Dataset records:
--- --- ---
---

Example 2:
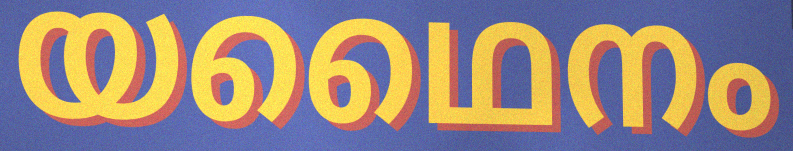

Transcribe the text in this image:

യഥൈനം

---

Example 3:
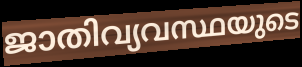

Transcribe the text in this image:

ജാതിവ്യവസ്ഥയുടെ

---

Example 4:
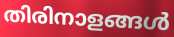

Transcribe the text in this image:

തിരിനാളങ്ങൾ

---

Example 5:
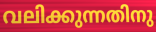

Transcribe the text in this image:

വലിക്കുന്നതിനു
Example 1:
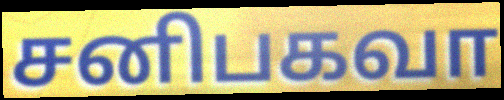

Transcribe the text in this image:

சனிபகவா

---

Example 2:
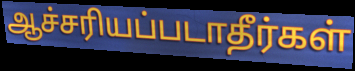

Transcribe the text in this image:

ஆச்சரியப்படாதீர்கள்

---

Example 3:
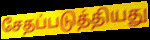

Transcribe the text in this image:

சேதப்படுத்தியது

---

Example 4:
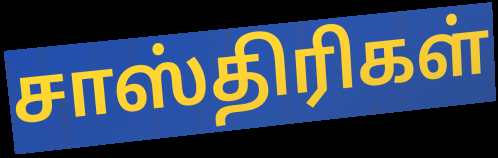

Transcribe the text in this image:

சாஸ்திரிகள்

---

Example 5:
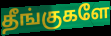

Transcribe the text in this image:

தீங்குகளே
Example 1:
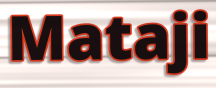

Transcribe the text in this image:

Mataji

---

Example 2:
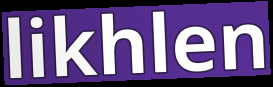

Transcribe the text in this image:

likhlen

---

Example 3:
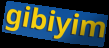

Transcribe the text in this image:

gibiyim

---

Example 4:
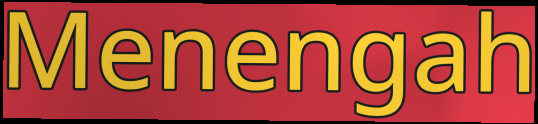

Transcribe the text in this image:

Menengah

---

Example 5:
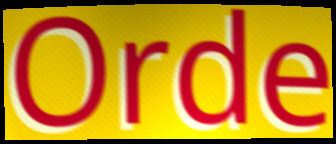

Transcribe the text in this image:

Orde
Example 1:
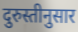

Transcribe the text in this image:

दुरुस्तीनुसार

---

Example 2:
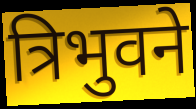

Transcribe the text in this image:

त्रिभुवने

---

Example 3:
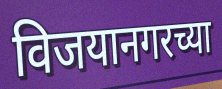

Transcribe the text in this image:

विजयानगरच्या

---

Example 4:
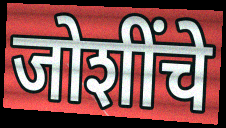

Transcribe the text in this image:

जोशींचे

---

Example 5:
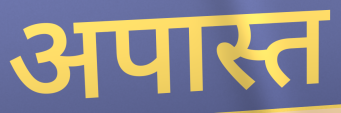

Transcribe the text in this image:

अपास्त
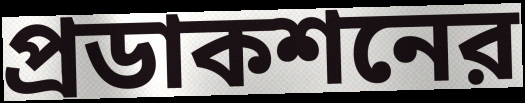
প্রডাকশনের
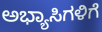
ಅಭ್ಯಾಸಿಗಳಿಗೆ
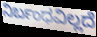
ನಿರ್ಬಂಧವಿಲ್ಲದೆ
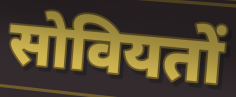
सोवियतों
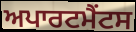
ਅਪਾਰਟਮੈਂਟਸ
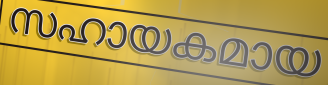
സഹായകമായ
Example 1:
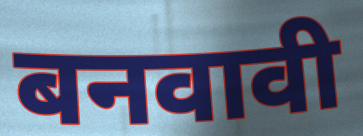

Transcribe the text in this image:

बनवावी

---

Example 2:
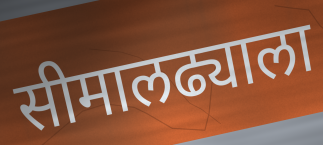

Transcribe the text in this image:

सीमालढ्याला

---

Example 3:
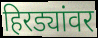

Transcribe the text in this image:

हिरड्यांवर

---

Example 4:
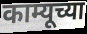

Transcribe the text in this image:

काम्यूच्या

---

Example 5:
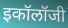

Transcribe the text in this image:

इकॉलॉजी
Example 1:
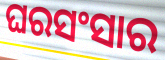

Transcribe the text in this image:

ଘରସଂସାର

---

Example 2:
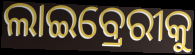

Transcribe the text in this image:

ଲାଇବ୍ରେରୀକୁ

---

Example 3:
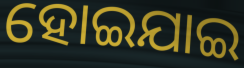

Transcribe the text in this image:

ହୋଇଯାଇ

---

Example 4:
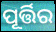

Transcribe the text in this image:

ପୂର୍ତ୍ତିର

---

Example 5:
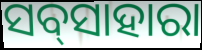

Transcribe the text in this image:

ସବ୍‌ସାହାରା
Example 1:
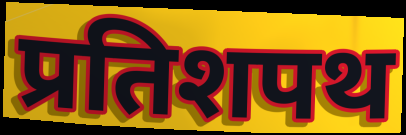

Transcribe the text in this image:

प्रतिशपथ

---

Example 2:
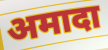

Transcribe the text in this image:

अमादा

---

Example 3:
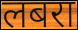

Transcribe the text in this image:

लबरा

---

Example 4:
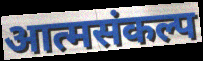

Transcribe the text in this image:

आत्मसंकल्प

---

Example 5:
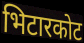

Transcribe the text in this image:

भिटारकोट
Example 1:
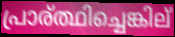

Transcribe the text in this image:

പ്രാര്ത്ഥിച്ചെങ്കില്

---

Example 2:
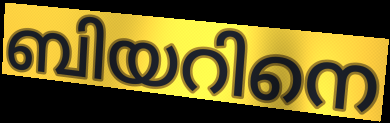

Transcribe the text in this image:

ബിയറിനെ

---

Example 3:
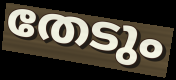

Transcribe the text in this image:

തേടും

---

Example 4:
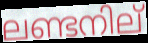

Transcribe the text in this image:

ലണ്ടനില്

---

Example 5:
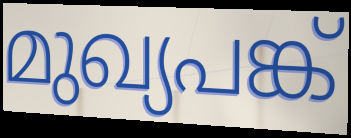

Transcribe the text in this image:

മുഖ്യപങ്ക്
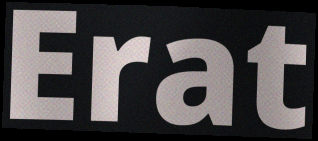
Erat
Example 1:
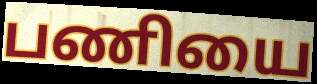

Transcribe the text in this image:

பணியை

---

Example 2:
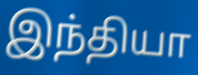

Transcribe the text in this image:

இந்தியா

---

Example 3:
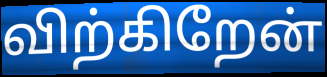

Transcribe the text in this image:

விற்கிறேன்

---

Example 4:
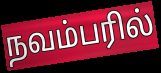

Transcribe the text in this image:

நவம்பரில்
--- --- ---
Reproduce the data above from its start through the line containing "ஆச்சரியப்படாதீர்கள்", including that line. Leave the pictures out of your answer.

---

Example 2:

Transcribe the text in this image:

യഥൈനം

---

Example 3:

Transcribe the text in this image:

ജാതിവ്യവസ്ഥയുടെ

---

Example 4:

Transcribe the text in this image:

തിരിനാളങ്ങൾ

---

Example 5:

Transcribe the text in this image:

വലിക്കുന്നതിനു
Example 1:

Transcribe the text in this image:

சனிபகவா

---

Example 2:

Transcribe the text in this image:

ஆச்சரியப்படாதீர்கள்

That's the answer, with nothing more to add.